> [Information given]
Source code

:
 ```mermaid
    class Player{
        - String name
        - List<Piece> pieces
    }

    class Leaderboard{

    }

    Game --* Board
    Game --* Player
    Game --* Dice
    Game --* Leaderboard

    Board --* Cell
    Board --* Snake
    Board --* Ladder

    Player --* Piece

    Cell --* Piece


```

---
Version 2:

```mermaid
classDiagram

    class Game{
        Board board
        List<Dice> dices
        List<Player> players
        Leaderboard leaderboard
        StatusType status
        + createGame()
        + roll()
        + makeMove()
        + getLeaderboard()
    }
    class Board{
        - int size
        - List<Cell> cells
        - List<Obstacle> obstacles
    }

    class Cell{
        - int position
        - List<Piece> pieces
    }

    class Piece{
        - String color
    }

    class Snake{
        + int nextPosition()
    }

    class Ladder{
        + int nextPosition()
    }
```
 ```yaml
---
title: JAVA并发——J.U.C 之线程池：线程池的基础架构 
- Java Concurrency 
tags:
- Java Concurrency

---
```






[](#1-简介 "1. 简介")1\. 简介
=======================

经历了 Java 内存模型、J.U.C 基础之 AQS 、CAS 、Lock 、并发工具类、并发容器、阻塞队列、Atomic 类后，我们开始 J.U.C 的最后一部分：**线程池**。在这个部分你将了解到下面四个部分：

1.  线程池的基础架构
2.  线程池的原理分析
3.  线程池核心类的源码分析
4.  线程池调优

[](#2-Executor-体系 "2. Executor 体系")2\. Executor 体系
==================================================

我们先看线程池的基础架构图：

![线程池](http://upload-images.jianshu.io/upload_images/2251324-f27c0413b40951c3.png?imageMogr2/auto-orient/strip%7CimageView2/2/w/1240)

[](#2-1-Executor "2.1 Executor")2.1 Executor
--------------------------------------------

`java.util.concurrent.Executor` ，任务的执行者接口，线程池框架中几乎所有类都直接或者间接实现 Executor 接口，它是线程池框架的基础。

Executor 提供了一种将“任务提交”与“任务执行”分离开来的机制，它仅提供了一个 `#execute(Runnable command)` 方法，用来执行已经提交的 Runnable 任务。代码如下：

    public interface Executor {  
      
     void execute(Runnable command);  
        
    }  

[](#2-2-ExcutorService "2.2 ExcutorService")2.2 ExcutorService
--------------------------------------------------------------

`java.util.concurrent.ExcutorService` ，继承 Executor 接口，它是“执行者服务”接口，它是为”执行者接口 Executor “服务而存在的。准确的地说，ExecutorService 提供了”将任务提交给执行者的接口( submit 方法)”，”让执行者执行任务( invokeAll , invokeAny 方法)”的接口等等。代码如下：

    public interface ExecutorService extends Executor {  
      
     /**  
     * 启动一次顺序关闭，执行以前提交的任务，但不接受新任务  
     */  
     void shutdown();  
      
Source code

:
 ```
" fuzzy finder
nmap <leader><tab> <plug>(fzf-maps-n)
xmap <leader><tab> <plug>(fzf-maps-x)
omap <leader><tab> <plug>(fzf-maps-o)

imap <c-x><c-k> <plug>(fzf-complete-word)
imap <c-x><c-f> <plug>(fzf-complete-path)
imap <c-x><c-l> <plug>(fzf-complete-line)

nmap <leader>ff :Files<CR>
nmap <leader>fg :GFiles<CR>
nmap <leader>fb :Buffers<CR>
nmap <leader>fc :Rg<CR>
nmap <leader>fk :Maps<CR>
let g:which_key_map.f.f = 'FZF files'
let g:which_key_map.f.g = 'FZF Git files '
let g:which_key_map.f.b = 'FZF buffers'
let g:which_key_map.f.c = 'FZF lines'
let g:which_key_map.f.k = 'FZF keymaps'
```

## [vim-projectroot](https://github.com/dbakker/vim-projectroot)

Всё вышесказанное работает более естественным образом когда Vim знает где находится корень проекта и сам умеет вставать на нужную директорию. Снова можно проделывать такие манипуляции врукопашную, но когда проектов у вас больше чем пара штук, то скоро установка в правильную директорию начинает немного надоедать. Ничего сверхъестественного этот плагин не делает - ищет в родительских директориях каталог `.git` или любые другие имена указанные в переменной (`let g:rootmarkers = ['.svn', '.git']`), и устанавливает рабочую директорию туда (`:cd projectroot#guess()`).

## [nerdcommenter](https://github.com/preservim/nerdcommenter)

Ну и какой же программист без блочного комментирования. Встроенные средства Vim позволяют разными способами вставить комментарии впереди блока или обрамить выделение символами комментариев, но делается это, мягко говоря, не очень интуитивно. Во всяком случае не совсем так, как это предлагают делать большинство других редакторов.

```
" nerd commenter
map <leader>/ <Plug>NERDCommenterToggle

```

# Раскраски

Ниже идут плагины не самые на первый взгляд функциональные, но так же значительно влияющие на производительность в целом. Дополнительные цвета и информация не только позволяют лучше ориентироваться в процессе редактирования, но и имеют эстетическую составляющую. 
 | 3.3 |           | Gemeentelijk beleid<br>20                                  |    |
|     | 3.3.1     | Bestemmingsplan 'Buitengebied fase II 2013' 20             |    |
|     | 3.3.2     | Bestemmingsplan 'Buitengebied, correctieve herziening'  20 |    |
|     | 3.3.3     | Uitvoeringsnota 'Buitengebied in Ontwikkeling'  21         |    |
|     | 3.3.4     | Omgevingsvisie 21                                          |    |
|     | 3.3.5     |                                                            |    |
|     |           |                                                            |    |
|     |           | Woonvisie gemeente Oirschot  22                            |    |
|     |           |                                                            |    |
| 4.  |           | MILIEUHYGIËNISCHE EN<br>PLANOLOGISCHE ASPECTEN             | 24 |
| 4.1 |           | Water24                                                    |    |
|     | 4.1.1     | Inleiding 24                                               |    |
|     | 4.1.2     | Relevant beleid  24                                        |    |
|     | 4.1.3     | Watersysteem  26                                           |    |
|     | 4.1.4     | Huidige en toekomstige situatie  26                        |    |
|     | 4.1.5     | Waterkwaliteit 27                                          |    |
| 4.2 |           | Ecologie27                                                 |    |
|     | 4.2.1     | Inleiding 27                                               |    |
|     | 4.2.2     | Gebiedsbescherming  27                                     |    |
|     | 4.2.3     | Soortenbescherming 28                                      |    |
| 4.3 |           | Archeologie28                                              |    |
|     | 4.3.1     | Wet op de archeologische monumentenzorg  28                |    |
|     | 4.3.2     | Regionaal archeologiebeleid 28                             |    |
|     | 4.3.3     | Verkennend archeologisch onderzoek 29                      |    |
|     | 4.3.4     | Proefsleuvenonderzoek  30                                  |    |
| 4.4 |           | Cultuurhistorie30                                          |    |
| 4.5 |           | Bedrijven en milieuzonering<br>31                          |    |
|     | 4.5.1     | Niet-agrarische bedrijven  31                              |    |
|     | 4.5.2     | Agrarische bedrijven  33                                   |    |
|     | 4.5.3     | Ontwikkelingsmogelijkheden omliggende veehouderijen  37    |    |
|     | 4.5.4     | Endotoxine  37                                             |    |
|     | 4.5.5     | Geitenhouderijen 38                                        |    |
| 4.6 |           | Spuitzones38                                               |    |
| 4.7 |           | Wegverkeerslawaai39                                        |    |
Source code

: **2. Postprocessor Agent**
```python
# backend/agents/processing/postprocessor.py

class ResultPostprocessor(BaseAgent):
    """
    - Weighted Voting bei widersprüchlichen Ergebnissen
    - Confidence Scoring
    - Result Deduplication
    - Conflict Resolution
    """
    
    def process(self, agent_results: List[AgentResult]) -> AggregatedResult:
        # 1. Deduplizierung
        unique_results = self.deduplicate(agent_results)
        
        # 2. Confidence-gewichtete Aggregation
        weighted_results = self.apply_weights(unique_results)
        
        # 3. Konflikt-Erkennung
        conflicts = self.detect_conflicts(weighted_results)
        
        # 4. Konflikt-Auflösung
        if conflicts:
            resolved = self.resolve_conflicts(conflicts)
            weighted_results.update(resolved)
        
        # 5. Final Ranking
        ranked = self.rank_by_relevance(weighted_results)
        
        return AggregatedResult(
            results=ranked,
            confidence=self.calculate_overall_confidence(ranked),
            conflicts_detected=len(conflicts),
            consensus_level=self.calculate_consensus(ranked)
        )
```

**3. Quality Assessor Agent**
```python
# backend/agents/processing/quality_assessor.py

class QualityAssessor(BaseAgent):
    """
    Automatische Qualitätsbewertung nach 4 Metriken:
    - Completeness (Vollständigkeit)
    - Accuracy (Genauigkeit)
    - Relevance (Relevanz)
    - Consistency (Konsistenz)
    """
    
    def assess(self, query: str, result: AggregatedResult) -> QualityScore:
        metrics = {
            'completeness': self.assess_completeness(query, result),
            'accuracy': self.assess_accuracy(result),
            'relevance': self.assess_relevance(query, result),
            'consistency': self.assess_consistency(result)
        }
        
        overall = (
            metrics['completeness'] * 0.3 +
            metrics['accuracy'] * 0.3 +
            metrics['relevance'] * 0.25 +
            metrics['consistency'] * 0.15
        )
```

> [Work required] Across the listing above, how many lines include the string "metrics"? Answer with a single number.

> [Response area] 5